What this task involves:
Read the lines below, and copy any that contain the string "values".

[Entries taken from a collection]
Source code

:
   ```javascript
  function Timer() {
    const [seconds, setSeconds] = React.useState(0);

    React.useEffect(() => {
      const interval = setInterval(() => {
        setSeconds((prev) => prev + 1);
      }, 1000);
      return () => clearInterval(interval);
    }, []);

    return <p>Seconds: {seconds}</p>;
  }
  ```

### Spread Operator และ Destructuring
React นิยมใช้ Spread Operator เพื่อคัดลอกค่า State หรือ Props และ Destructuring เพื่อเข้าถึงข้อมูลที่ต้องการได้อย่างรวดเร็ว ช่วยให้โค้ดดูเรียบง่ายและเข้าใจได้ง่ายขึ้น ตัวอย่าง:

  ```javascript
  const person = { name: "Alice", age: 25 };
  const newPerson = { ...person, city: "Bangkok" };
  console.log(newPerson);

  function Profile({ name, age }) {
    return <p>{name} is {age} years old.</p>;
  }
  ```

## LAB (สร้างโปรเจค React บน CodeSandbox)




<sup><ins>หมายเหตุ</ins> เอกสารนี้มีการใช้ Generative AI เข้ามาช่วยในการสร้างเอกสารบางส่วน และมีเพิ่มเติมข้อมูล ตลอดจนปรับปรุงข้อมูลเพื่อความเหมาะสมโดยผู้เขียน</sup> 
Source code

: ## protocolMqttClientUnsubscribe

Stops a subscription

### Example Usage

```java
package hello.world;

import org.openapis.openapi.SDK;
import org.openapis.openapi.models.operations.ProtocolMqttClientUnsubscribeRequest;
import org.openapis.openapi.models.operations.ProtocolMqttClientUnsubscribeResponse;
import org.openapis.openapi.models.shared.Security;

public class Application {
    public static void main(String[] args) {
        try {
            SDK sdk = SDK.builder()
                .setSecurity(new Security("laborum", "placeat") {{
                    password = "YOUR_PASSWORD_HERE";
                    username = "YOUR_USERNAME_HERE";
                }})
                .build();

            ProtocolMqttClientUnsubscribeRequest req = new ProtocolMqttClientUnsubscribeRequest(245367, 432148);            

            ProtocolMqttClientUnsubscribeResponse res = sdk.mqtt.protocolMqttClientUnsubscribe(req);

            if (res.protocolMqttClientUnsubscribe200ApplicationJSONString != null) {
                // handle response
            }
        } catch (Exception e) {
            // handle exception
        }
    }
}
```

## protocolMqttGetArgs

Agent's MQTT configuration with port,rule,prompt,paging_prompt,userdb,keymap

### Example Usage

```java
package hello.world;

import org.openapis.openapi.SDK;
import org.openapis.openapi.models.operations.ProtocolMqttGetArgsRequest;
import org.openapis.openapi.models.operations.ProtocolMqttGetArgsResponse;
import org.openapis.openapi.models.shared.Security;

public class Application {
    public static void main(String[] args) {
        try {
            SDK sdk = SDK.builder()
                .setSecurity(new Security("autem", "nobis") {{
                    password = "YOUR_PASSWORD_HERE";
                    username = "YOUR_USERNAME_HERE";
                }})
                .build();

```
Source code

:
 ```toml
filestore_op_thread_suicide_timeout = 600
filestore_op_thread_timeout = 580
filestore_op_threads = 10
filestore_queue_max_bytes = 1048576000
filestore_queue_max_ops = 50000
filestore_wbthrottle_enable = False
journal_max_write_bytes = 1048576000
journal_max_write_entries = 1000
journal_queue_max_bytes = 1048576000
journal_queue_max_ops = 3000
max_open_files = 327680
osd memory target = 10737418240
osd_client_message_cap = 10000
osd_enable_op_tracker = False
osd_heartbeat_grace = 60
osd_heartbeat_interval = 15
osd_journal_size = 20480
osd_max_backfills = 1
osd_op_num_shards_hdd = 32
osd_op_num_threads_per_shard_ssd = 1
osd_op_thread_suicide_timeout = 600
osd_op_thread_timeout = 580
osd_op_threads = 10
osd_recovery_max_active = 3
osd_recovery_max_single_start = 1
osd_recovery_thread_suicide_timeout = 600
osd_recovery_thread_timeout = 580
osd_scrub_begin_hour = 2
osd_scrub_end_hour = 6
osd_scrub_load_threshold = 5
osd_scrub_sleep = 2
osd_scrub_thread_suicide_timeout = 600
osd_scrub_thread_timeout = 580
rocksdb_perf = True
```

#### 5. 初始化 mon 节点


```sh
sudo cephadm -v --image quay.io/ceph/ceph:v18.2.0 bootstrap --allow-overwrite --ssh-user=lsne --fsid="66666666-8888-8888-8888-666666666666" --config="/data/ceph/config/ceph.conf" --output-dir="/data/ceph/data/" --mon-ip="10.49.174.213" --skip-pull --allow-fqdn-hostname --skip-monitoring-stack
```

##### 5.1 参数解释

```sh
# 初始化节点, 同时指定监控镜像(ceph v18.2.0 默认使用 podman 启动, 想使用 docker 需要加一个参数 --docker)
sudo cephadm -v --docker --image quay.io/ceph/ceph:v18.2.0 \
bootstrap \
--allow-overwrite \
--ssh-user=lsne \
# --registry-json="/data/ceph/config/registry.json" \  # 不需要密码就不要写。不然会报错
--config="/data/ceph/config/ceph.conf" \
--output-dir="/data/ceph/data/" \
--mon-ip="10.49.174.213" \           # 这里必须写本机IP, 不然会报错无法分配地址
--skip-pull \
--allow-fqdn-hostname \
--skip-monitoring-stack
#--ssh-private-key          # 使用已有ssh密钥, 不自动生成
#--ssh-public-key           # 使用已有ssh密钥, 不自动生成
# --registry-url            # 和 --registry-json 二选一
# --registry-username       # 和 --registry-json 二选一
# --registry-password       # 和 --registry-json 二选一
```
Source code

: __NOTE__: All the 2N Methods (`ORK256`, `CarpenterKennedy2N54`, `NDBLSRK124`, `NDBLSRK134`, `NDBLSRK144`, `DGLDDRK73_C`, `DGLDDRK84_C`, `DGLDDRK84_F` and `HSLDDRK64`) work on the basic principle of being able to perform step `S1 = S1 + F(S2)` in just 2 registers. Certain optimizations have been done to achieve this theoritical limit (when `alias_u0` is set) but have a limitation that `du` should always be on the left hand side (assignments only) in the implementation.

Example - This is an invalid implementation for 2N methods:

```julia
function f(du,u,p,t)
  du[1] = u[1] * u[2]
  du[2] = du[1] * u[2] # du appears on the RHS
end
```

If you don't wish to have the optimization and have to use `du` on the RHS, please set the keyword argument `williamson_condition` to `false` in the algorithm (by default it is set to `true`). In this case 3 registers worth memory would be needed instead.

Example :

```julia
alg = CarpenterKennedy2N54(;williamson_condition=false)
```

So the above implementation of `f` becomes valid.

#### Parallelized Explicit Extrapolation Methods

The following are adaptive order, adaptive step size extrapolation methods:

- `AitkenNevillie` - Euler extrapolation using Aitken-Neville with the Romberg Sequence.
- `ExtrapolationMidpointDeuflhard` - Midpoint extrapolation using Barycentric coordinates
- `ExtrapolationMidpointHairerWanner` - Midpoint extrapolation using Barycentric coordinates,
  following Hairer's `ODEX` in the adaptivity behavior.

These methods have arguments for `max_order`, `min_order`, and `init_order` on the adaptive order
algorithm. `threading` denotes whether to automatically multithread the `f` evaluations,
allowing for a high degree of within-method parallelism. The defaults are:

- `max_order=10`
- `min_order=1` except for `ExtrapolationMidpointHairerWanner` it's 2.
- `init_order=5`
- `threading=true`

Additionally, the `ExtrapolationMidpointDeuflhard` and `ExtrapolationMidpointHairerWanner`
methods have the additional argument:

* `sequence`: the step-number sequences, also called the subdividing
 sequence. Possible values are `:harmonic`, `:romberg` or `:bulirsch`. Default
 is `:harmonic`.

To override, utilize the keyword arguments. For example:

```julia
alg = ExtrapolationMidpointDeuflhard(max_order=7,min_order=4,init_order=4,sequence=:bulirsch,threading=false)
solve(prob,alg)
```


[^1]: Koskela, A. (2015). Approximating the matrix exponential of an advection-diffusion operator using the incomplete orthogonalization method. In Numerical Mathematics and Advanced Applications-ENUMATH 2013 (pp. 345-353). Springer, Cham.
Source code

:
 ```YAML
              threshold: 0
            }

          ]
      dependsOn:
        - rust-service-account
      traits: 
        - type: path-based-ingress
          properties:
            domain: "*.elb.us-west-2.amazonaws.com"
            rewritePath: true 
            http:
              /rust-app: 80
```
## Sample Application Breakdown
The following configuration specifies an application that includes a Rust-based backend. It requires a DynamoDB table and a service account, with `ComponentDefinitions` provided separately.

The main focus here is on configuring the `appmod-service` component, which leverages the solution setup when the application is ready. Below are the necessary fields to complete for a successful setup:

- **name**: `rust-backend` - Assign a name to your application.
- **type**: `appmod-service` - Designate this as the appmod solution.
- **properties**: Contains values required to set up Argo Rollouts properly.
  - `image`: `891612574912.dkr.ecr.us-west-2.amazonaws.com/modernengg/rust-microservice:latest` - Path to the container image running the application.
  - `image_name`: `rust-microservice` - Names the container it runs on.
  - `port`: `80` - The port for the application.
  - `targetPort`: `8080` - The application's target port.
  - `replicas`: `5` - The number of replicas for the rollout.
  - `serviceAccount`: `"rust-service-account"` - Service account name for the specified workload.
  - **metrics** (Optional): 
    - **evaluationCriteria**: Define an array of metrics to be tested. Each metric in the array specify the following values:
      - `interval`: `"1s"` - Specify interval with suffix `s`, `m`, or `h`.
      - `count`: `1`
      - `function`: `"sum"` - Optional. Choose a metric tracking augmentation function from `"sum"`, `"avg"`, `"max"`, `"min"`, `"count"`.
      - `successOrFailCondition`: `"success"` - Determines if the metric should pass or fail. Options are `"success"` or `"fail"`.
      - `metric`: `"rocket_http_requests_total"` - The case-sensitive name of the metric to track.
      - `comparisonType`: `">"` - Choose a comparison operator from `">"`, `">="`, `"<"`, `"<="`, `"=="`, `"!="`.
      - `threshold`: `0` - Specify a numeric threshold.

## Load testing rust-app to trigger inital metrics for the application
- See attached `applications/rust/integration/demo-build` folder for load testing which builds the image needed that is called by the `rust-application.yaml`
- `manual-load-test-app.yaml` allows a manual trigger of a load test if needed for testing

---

Task response:
 sequence. Possible values are `:harmonic`, `:romberg` or `:bulirsch`. Default
- **properties**: Contains values required to set up Argo Rollouts properly.
    - **evaluationCriteria**: Define an array of metrics to be tested. Each metric in the array specify the following values:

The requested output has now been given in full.